Nice to see Australia will not have a knee-jerk reaction to this emerging scandal.
Prime Minister Tony Abbott today rejected calls for a national law on overseas surrogacy after chilling details emerged of an investigation into the case of an Australian couple abandoning one of their twins born to a surrogate in India in 2012. The Prime Minister said that although the situation was “distressing” there was no role for the federal government in law reform and it should be left to the state governments.
“Surrogacy is a matter for the state governments and while I can understand the interest in this right around the country I think that there are some matters that are quite properly left to the state governments,” Abbott said when he was asked to comment on the latest case. Dismissing the calls for a national law on overseas surrogacy, Abott said, “I certainly do not intend to change the ordinary constitutional arrangements.”
The case involved a set of twins born in India via a surrogate mother to a Australian couple.
The Australian couple wanted to take back only one of the child, leaving the other behind, despite repeated attempts by the Australian High Commission in New Delhi to try to persuade them to take both the twins. The consular staff delayed giving the Australian parents visa but the couple was allowed to fly back with only one child after pressure was exerted from Australia, Chief Justice of Family Court, Diana Bryant was told by consular officials.
The case created headlines throughout the world and demands for an enquiry and a national law dealing with overseas surrogacy are now increasing.

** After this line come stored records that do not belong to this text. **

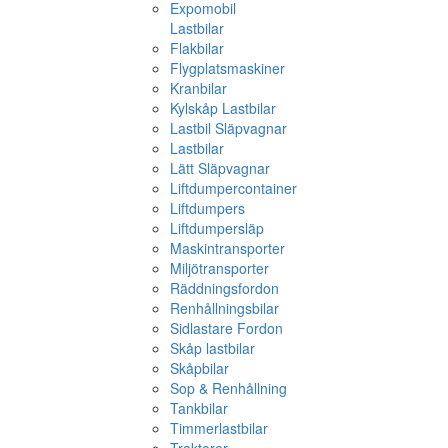
Expomobil
Lastbilar
Flakbilar
Flygplatsmaskiner
Kranbilar
Kylskåp Lastbilar
Lastbil Släpvagnar
Lastbilar
Lätt Släpvagnar
Liftdumpercontainer
Liftdumpers
Liftdumpersläp
Maskintransporter
Miljötransporter
Räddningsfordon
Renhållningsbilar
Sidlastare Fordon
Skåp lastbilar
Skåpbilar
Sop & Renhållning
Tankbilar
Timmerlastbilar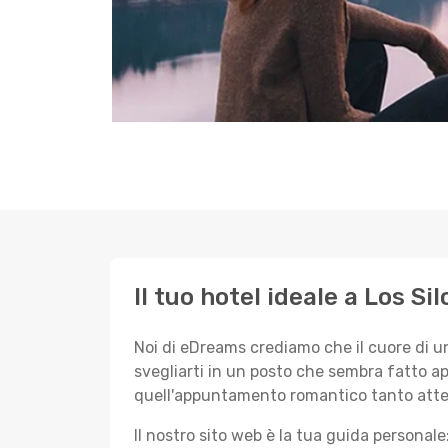
Il tuo hotel ideale a Los Si
Noi di eDreams crediamo che il cuore di u
svegliarti in un posto che sembra fatto ap
quell'appuntamento romantico tanto atte
Il nostro sito web è la tua guida persona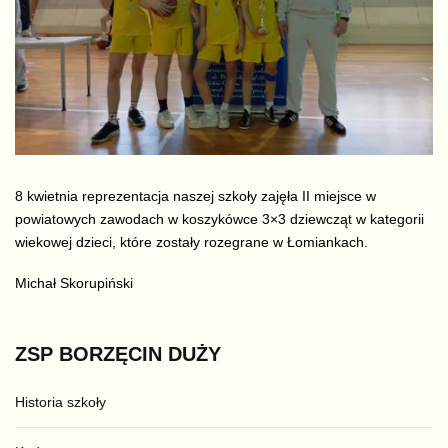
8 kwietnia reprezentacja naszej szkoły zajęła II miejsce w
powiatowych zawodach w koszykówce 3×3 dziewcząt w kategorii
wiekowej dzieci, które zostały rozegrane w Łomiankach.
Michał Skorupiński
ZSP
BORZĘCIN
DUŻY
Historia szkoły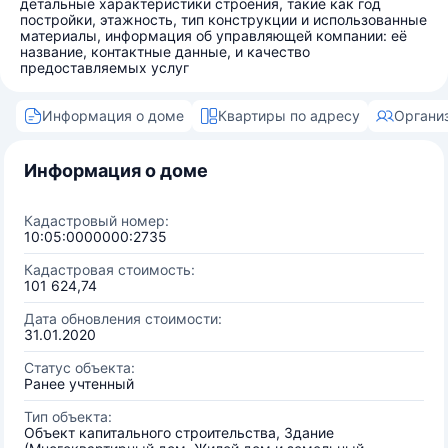
детальные характеристики строения, такие как год
постройки, этажность, тип конструкции и использованные
материалы, информация об управляющей компании: её
название, контактные данные, и качество
предоставляемых услуг
Информация о доме
Квартиры по адресу
Органи
Информация о доме
Кадастровый номер:
10:05:0000000:2735
Кадастровая стоимость:
101 624,74
Дата обновления стоимости:
31.01.2020
Статус объекта:
Ранее учтенный
Тип объекта:
Объект капитального строительства, Здание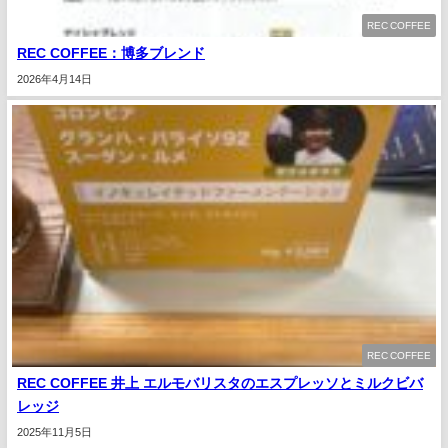
REC COFFEE
REC COFFEE：博多ブレンド
2026年4月14日
REC COFFEE
REC COFFEE 井上 エルモバリスタのエスプレッソとミルクビバ
レッジ
2025年11月5日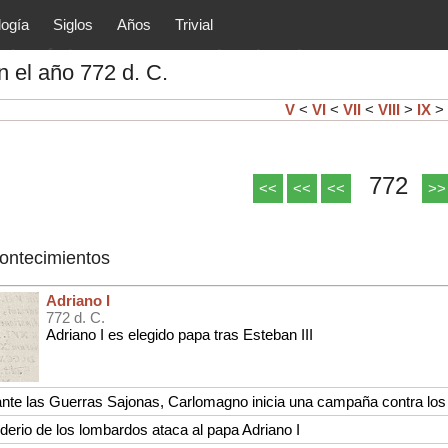
logía
Siglos
Años
Trivial
tóricos y principales acontec
 el año 772 d. C.
lítica, arte, cultura, etc.) de la
as.
V
<
VI
<
VII
<
VIII
>
IX
>
772
<<
<<
<<
>>
contecimientos
Adriano I
772 d. C.
Adriano I es elegido papa tras Esteban III
nte las Guerras Sajonas, Carlomagno inicia una campaña contra los
derio de los lombardos ataca al papa Adriano I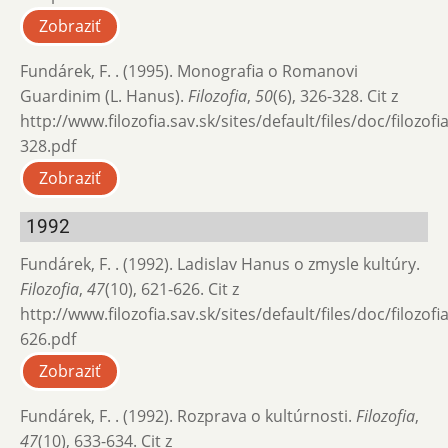
Zobraziť
Fundárek, F. . (1995). Monografia o Romanovi
Guardinim (L. Hanus).
Filozofia
,
50
(6), 326-328. Cit z
http://www.filozofia.sav.sk/sites/default/files/doc/filozof
328.pdf
Zobraziť
1992
Fundárek, F. . (1992). Ladislav Hanus o zmysle kultúry.
Filozofia
,
47
(10), 621-626. Cit z
http://www.filozofia.sav.sk/sites/default/files/doc/filozof
626.pdf
Zobraziť
Fundárek, F. . (1992). Rozprava o kultúrnosti.
Filozofia
,
47
(10), 633-634. Cit z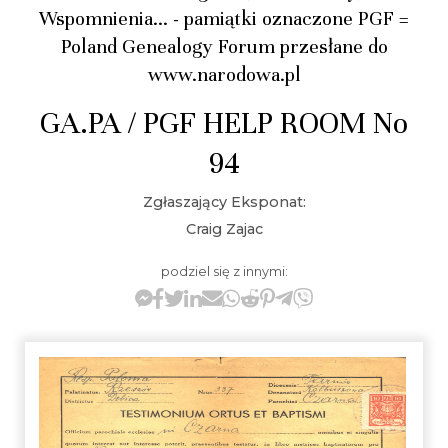
Wspomnienia... - pamiątki oznaczone PGF =
Poland Genealogy Forum przesłane do
www.narodowa.pl
GA.PA / PGF HELP ROOM No
94
Zgłaszający Eksponat:
Craig Zajac
podziel się z innymi:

Chief judge of federal Circuit Court John Pascoe demanded an enquiry into the case, saying Australia did not have appropriate legislation governing the practice. “I am really concerned that this issue has not received the attention it properly deserves. Australia is a country of decent people where international obligations are respected. We have obligations in human rights and I think it is very important that we step up to them,” he said.
Chief Justice Bryant said that the case highlighted the need for a national inquiry into surrogacy.
Meanwhile, opposition parties here have also called for an inquiry into overseas commercial surrogacy. Labor’s foreign affairs spokeswoman, Tanya Plibersek, said nationally consistent laws on international surrogacy were needed. “It is important that we have better, more nationally consistent rules relating to commercial surrogacy,” Plibersek said, adding, “Clarity and national consistency would be beneficial.